The basic principle in the treatment of these eyes is to reduce the inflammatory response caused by the necrotic tissue. The traditional mainstay of therapy is the early and intensive application of corticosteroids (Donshik et al. 1978; Leibowitz 1980; Reim & Schmidt-Martens 1982; Kenyon 1985; Reim 1987). Additionally, local antibiotics are necessary to prevent microbiobal infections until the ocular surface has reepithelialized (Girard et al. 1970; Kuckelkorn et al. 1987; Beare 1990). Tetracycline derivates play an important role because they have been shown to inhibit metallo-proteinases (Brion et al. 1985; Golup et al. 1987; Seedor et al. 1987; Burns et al. 1989; Perry et al. 1993) independently of their anti-microbial properties.

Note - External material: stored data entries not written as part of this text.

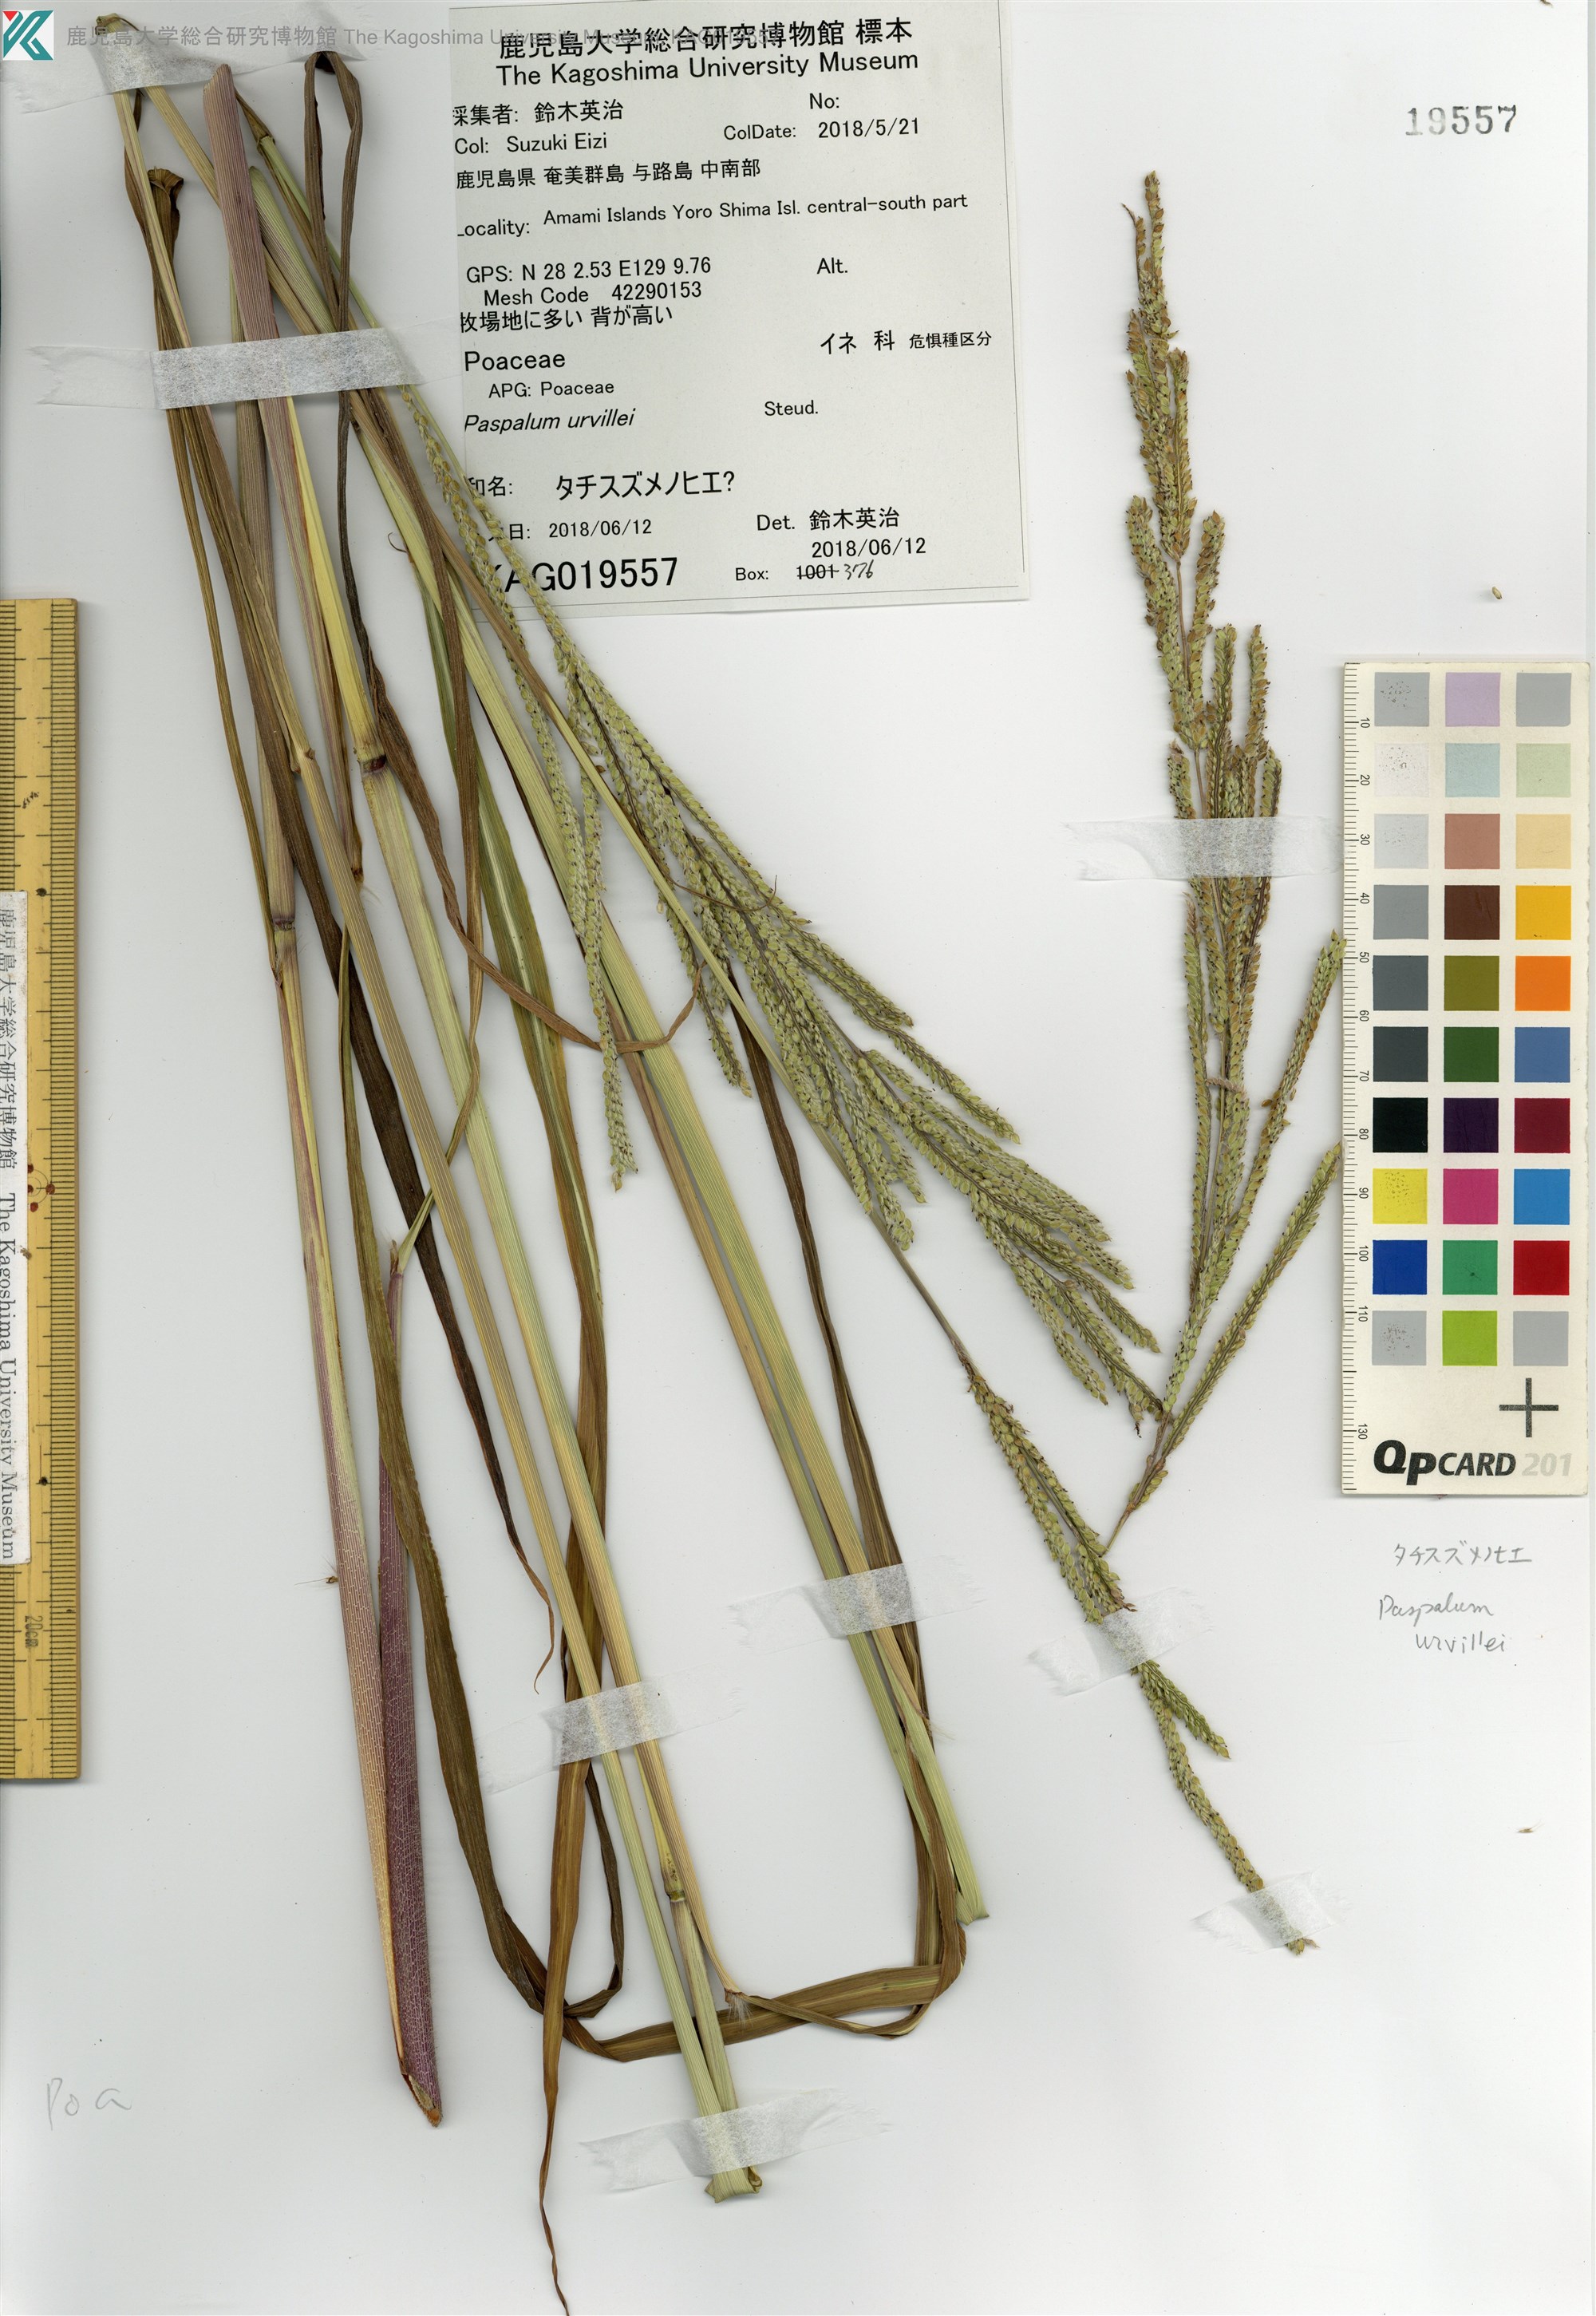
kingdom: Plantae
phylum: Tracheophyta
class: Liliopsida
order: Poales
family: Poaceae
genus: Paspalum
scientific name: Paspalum
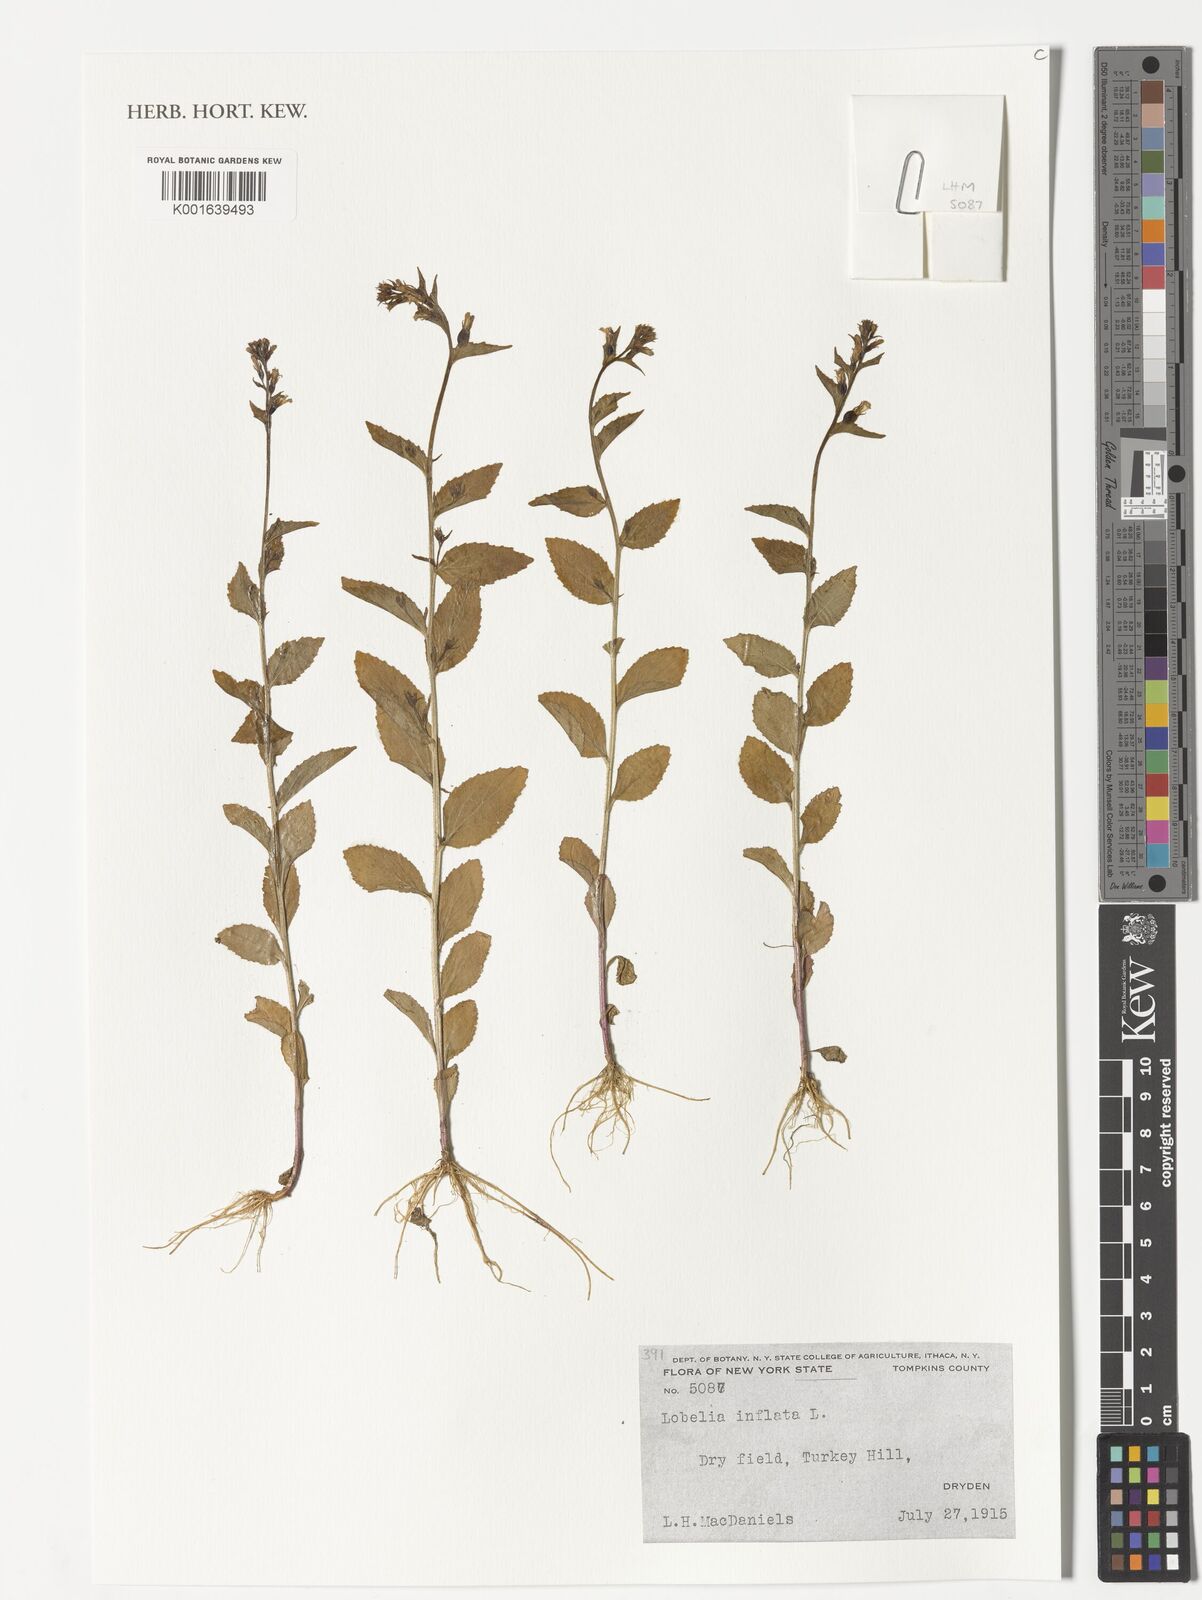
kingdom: Plantae
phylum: Tracheophyta
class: Magnoliopsida
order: Asterales
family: Campanulaceae
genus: Lobelia
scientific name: Lobelia inflata
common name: Indian tobacco
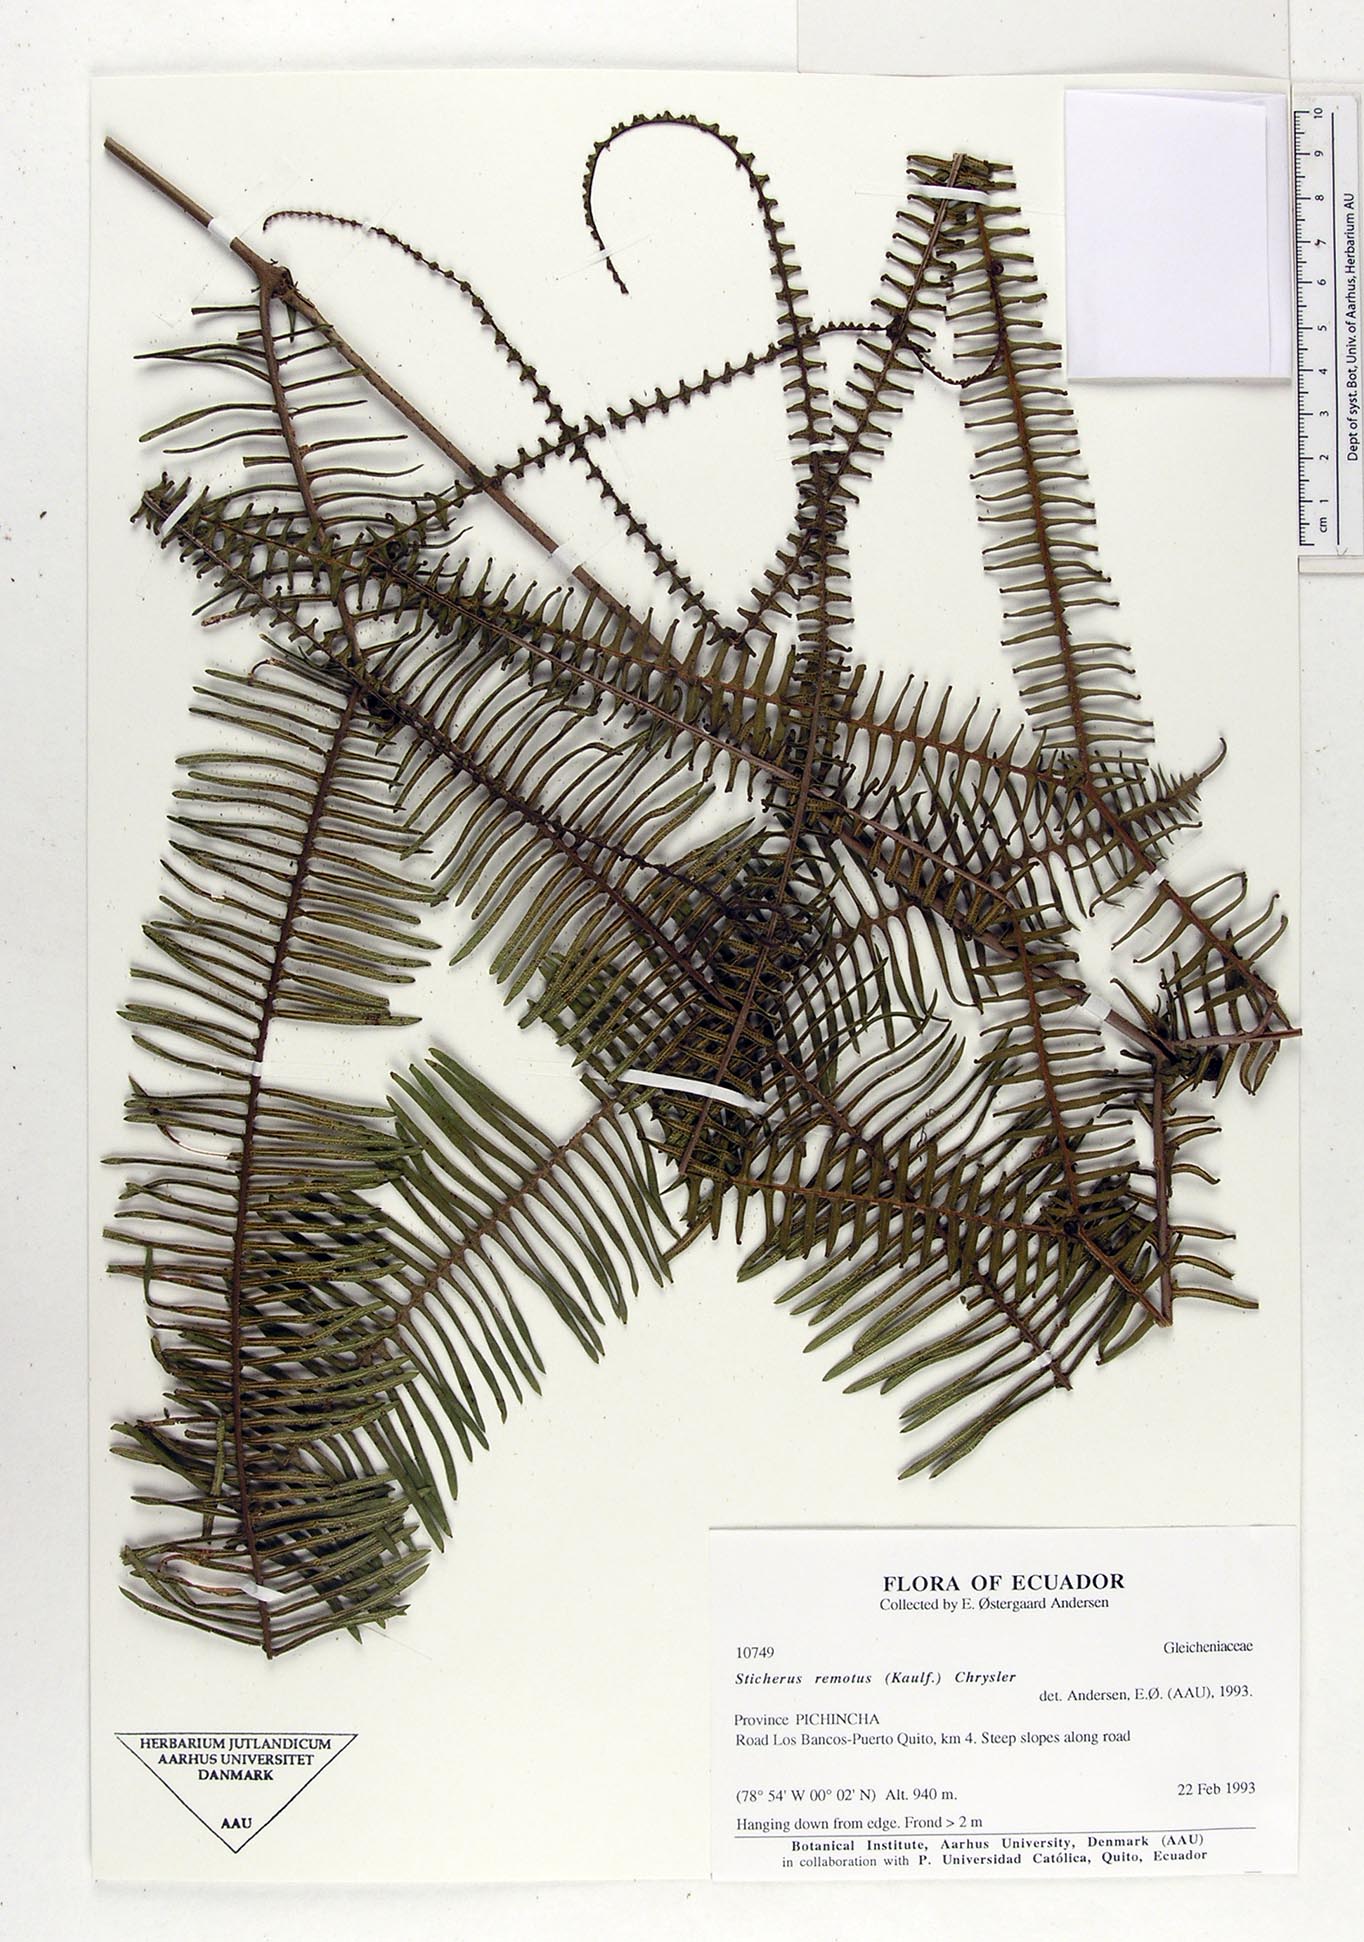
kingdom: Plantae
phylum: Tracheophyta
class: Polypodiopsida
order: Gleicheniales
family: Gleicheniaceae
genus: Sticherus
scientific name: Sticherus remotus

Besides conservative therapy, active surgical intervention with the débridement of necrotic conjunctival and subconjunctival tissue is necessary in order to remove a nidus of continued inflammation from retained caustic materials, although also any accumulation of PMN and to prevent the sustained release of their destructive enzymes. Special reconstructive approaches such as tenonplasty allow the denuded avascular sclera to be covered with vital connective tissue prepared from the equator of the globe (Reim & Teping 1989; Reim 1992; Reim & Kuckelkorn 1992, 1995; Kuckelkorn & Reim 1993; Reim & Leber 1993; Kuckelkorn et al. 1995). The main advantage of this tissue is that it enables the reconstruction of the conjunctival matrix and of limbal vascularity. These interventions prevent anterior segment necrosis and/or sterile ulceration and the eye is preserved. It is advisable to admit these cases to an eye clinic specialized in the treatment of these eyes and familiar with specialized procedures in plastic reconstruction.